Delta + Omicron recombinant virus is a hybrid coronavirus made up of genes from both the Delta and Omicron types. The study’s principal author, Philippe Colson of IHU Mediterranee Infection in Marseille, France, explained that genetic recombinations of coronaviruses have been known to occur when two variations infect the same host cells.
“Two or more SARS-CoV-2 variants circulated at the same time and in the same geographical region throughout the epidemic… Recombination between these two types became possible as a result of this.”
So far, 17 instances of the recombinant virus have been reported in the United States and Europe.
Three patients in France were infected with a SARS-CoV-2 variation that combines the spike protein of an Omicron variant with the “body” of a Delta variant, according to his team.

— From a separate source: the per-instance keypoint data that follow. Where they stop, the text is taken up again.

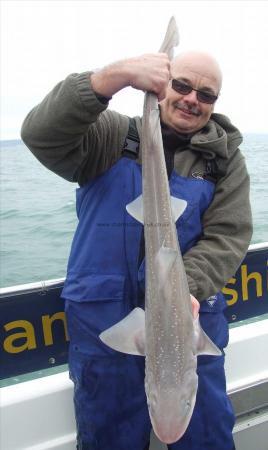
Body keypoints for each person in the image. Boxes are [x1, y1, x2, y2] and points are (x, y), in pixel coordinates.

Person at [21, 50, 252, 450]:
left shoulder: (224, 160)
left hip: (189, 320)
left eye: (206, 94)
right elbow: (41, 134)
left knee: (206, 436)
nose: (192, 98)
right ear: (162, 88)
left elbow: (228, 236)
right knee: (109, 438)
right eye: (181, 85)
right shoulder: (108, 136)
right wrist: (113, 78)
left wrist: (184, 290)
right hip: (104, 329)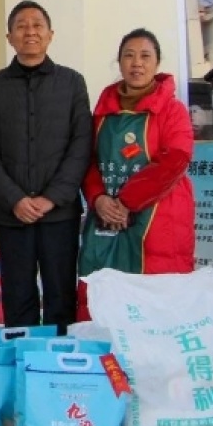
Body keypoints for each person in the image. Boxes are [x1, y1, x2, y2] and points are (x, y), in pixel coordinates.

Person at [0, 0, 92, 332]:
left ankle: (57, 359)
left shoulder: (72, 83)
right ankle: (21, 356)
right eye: (21, 26)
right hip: (12, 214)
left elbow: (81, 144)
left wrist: (51, 197)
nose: (30, 32)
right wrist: (15, 199)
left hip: (60, 213)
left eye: (37, 25)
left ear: (50, 34)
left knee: (61, 296)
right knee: (17, 296)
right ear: (9, 37)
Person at [75, 28, 195, 321]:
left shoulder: (173, 111)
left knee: (156, 308)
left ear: (157, 63)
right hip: (106, 218)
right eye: (129, 56)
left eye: (145, 56)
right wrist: (98, 198)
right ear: (119, 62)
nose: (137, 63)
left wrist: (126, 202)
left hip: (159, 219)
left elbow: (175, 160)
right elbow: (89, 160)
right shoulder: (103, 113)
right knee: (104, 300)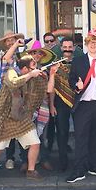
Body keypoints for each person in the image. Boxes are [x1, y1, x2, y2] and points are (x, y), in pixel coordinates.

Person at [0, 55, 58, 184]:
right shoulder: (11, 72)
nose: (36, 69)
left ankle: (31, 171)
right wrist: (31, 75)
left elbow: (49, 89)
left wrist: (52, 74)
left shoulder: (36, 79)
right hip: (5, 118)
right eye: (33, 66)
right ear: (25, 68)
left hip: (22, 118)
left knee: (35, 143)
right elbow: (14, 84)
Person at [67, 29, 96, 183]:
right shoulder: (78, 61)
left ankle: (94, 166)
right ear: (86, 44)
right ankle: (79, 169)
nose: (93, 45)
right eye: (90, 43)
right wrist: (77, 85)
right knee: (81, 138)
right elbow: (71, 80)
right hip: (83, 106)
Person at [22, 40, 57, 172]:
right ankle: (25, 161)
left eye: (39, 53)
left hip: (42, 106)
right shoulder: (23, 70)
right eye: (34, 53)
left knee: (42, 135)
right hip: (26, 107)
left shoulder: (45, 72)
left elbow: (50, 90)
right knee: (24, 134)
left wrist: (52, 105)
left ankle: (44, 159)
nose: (37, 55)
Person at [50, 37, 82, 171]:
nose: (67, 50)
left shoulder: (80, 63)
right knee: (62, 133)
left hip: (78, 102)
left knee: (80, 133)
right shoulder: (55, 65)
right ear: (61, 48)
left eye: (70, 47)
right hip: (60, 102)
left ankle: (80, 162)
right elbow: (51, 88)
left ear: (74, 48)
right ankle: (63, 162)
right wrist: (51, 105)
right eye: (65, 47)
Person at [0, 30, 25, 170]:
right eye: (8, 41)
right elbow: (7, 59)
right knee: (9, 131)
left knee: (22, 128)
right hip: (7, 98)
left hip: (20, 97)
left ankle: (24, 159)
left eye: (13, 39)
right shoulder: (3, 56)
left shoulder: (20, 57)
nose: (11, 42)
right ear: (5, 44)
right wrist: (16, 46)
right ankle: (9, 158)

According to an unpublished paper by genetics research firm Helix that was submitted to medRxiv and obtained by Reuters, two more unrelated Delta + Omicron illnesses have been discovered in the United States.
Other teams have reported a further 12 Deltacron cases in Europe since January, all with an Omicron spike and a Delta body, on viral research message boards.
Because there have been so few verified instances, it’s too early to say whether Deltacron infections will be very contagious or cause serious illness. WHO, in a similar vein, stated that no changes in the severity or transmissibility of the disease have been found at this time, but that various research are being conducted on the subject. Testing is still crucial at this point.
Colson, on the other hand, claims that his team has developed a PCR test that “can promptly screen positive samples for the existence of this virus.”